Reading Fun Facts: 2023

One of my favorite things about reading is the small tidbits and fun facts you learn along the way. It’s always a sign that a book is worth reading when you happen upon a kernel of information that you haven’t heard before. Here are a few things I learned from books this year:

  1. You know when you notice something new and then suddenly you begin seeing it everywhere? In the age of algorithms it’s not entirely organic, but there is no denying that there is a creepy coincidence that occurs after you hear about something for the first time and then begin noticing it repeatedly. It happened to me recently when I saw a movie starring a woman named Maike Monroe. I had never heard of her before, but suddenly I was coming across references to her everywhere: her filmography, a surreptitious photo of her kissing her boyfriend at a Paris cafe. Turns out there is a named for this: the Baader-Meinhof phenomenon. Try an elk taco for the first time? Now sit back and watch while you notice references to it in strange places. And now that I’ve introduced Baader-Meinhof to you, let it commence and you will start hearing about it more and more.
  2. In Brooklyn Heights, there are three streets named after fruit: Cranberry, Pineapple, and Orange. The first was the location of a house that Cher lived in in the movie Moonstruck. The second, Pineapple, was the inspiration for a recent novel. And on nearby Willow Street, Truman Capote rented a basement where he wrote Breakfast At Tiffany’s and In Cold Blood.

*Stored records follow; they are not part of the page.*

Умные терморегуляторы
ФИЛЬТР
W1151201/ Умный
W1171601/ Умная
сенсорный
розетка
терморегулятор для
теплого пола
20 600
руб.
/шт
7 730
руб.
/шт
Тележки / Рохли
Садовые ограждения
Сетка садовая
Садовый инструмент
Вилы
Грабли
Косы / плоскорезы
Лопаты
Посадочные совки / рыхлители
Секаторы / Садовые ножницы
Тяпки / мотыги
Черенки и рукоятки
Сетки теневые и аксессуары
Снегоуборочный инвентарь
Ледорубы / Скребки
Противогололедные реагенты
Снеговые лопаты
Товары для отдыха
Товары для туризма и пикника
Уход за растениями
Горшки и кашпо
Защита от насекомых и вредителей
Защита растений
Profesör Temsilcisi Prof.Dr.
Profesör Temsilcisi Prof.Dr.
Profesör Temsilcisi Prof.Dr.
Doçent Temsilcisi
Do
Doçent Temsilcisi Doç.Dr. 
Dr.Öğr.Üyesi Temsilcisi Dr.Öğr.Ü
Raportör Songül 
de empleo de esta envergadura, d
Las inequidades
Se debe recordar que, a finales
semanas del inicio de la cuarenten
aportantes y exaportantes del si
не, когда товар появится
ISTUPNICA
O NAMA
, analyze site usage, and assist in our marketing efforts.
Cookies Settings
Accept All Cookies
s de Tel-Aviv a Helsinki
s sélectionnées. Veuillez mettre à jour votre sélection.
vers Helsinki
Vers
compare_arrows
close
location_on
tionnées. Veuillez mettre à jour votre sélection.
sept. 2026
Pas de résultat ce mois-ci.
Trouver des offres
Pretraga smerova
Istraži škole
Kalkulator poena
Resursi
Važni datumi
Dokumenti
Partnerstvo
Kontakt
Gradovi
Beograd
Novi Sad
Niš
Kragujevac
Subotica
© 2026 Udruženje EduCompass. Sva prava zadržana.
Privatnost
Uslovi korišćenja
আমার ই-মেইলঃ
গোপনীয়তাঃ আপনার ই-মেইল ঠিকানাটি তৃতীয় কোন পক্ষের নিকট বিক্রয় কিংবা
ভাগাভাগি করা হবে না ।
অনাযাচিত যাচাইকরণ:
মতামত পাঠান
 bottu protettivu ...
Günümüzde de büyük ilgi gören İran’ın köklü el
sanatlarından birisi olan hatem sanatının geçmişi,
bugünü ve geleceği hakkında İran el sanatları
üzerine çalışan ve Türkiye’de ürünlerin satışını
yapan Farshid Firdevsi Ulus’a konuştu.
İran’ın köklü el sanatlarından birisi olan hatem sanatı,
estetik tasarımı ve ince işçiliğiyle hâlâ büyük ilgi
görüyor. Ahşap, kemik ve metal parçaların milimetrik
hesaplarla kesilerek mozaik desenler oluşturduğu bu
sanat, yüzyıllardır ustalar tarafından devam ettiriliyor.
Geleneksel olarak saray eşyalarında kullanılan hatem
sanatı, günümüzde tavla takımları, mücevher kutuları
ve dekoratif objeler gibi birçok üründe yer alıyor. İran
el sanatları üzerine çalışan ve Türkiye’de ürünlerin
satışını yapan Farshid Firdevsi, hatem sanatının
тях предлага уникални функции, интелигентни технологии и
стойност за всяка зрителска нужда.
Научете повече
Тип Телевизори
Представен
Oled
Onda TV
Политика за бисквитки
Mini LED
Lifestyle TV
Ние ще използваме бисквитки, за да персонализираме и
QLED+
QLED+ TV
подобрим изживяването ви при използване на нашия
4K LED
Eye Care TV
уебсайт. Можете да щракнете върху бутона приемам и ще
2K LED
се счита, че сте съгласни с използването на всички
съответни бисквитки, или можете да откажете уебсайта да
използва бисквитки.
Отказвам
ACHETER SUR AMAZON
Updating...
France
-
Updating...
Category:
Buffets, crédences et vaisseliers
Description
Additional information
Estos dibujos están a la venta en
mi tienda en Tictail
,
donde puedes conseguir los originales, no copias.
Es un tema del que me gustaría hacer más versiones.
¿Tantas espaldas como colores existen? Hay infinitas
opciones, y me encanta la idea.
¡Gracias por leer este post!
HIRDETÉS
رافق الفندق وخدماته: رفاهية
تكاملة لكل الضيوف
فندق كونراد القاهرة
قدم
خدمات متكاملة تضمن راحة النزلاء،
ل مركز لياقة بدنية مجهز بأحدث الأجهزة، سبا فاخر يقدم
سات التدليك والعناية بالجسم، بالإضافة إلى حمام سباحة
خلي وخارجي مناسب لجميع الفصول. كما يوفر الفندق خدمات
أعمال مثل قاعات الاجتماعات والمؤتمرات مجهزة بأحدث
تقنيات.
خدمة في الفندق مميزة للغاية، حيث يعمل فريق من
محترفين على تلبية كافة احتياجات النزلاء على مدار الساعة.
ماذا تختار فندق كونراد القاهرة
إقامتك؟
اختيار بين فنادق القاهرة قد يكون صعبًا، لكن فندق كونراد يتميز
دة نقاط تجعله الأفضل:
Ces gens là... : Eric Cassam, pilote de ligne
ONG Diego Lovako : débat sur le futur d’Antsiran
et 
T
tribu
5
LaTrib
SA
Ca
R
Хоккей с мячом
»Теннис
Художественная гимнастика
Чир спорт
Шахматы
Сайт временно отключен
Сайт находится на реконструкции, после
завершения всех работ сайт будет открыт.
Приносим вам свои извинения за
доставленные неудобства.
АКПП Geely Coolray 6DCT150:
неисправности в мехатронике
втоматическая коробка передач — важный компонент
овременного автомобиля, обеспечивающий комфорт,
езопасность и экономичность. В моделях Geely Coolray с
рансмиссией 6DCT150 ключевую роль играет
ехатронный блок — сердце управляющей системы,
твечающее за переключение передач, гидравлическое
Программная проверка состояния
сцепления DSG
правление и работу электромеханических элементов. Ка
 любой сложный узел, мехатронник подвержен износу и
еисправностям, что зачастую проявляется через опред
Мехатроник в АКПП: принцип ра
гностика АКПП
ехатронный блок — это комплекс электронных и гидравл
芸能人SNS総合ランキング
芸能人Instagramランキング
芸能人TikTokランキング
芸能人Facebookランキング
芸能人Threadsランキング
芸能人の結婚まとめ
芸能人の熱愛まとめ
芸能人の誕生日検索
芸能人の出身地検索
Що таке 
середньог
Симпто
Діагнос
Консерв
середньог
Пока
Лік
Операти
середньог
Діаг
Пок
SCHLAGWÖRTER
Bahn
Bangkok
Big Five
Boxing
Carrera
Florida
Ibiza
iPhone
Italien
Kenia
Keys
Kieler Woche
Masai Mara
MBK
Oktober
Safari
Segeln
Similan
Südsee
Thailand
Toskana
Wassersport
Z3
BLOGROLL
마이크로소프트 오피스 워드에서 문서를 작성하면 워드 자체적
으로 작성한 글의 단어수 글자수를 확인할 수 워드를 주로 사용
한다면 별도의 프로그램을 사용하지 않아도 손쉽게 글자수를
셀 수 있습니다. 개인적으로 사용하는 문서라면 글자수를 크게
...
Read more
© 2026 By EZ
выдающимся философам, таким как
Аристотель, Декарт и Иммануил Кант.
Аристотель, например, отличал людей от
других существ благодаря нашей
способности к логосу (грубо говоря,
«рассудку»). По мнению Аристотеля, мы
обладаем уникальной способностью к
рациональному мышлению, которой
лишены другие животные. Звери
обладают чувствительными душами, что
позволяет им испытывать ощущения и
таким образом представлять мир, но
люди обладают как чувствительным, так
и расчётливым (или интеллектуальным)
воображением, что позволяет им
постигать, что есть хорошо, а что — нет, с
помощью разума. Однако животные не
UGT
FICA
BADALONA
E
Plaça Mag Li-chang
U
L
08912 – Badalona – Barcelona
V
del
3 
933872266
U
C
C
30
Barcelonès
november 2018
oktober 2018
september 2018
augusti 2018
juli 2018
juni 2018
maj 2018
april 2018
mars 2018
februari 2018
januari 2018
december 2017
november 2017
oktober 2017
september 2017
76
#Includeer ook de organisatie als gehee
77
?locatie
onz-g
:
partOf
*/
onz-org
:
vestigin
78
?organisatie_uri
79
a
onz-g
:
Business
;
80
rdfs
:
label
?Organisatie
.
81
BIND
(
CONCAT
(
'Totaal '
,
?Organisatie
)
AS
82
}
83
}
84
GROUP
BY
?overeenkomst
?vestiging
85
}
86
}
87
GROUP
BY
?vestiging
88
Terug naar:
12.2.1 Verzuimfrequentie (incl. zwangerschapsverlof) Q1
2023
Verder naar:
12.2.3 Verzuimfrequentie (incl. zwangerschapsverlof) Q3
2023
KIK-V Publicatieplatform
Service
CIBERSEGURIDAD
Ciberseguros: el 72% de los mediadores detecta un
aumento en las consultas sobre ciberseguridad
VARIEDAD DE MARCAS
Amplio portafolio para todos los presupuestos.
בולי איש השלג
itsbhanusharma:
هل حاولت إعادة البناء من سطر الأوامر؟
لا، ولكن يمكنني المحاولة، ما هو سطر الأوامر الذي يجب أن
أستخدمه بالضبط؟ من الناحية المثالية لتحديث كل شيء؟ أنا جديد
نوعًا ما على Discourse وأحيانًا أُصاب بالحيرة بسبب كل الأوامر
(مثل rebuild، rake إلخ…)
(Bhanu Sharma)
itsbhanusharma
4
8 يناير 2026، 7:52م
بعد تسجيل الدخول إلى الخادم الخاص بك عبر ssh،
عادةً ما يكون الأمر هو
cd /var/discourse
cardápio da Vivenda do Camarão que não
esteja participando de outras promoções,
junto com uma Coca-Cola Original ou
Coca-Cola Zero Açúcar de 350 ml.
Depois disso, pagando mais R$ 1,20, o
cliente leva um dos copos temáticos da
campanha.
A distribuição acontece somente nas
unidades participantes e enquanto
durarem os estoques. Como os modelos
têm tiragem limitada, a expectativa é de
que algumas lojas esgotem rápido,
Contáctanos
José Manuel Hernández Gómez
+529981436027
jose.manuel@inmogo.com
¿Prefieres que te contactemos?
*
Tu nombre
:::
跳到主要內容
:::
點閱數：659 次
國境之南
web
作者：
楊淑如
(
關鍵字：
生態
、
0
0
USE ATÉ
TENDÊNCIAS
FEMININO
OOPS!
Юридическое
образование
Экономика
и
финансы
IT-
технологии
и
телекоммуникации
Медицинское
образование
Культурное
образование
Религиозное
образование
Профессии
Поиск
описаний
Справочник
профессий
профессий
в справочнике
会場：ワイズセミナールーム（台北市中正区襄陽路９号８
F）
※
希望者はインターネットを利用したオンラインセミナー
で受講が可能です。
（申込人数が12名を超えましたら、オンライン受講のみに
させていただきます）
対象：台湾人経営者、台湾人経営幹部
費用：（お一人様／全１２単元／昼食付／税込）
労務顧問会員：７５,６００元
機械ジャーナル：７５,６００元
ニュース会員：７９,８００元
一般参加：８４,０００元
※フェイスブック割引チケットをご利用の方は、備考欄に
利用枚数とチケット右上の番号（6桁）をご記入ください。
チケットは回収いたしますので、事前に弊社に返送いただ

3. 75% of flights attendants are women. (And, yes, the majority of male flight attendants are gay.) Not surprising stats, but what is interesting is that the jump seat was designed by the first flight attendant, Ellen Church, after she was concerned that a passenger might open the cabin door.

4. Speaking of flight attendants, the weight restrictions on them weren’t lifted until 1991, after smoking allowances (1990) and age restrictions (1968).

5. TWA first-class (circa 1979) served chateaubriand (carved up by the flight attendant) mixed greens salad, specialty cocktails, and a sundae bar.

6. On another (now defunct) airline there was the “Air Strip”… in which flight attendants started the flight in a cape, then removed it in full view of passengers to reveal a Pucci suit, and later stripped down to a yellow serving dress.

7. The woman who inspired “Sara Smile” by Hall and Oates was a flight attendant who dated Daryl Hall for decades. She also inspired their lesser-known song “Las Vegas Turnaround.” A turnaround schedule is one in which stewardesses fly back and forth to and from the same city within a day.

8. The Maple Belt in Vermont is slowly shifting north due to climate change. Since maple trees only produce sap when temperatures are below freezing at night and above freezing during the day, US sugar makers may see their businesses closing and the global market relying on Canadian syrup.

9. In her novel Heartburn, Nora Ephron has a character say, “Pasta is the quiche of the ’80s.” Another character describes a woman as “thin, pretty, big tits. Your basic nightmare.” These lines were later repurposed as dialogue for Bruno Kirby and Carrie Fisher in Ephron’s screenplay When Harry Met Sally.

10. And, finally, a not-so-fun fact: according to Andrew Morton, Mick Jagger was obsessed with Angelina Jolie at the tail end of his marriage to Jerry Hall. He left impassioned voice mails on Angie’s mother’s phone after Angie gave him a false number. He also had bandmate Charlie Watts call her on his behalf. And, even more creepily, in Mackenzie Phillips’ High on Arrival she describes being seduced by Jagger just after she turned eighteen. He had known her since she was ten (he was a close friend of her father, John Phillips) and told her he had been waiting for her to become legal before he made his moves on her.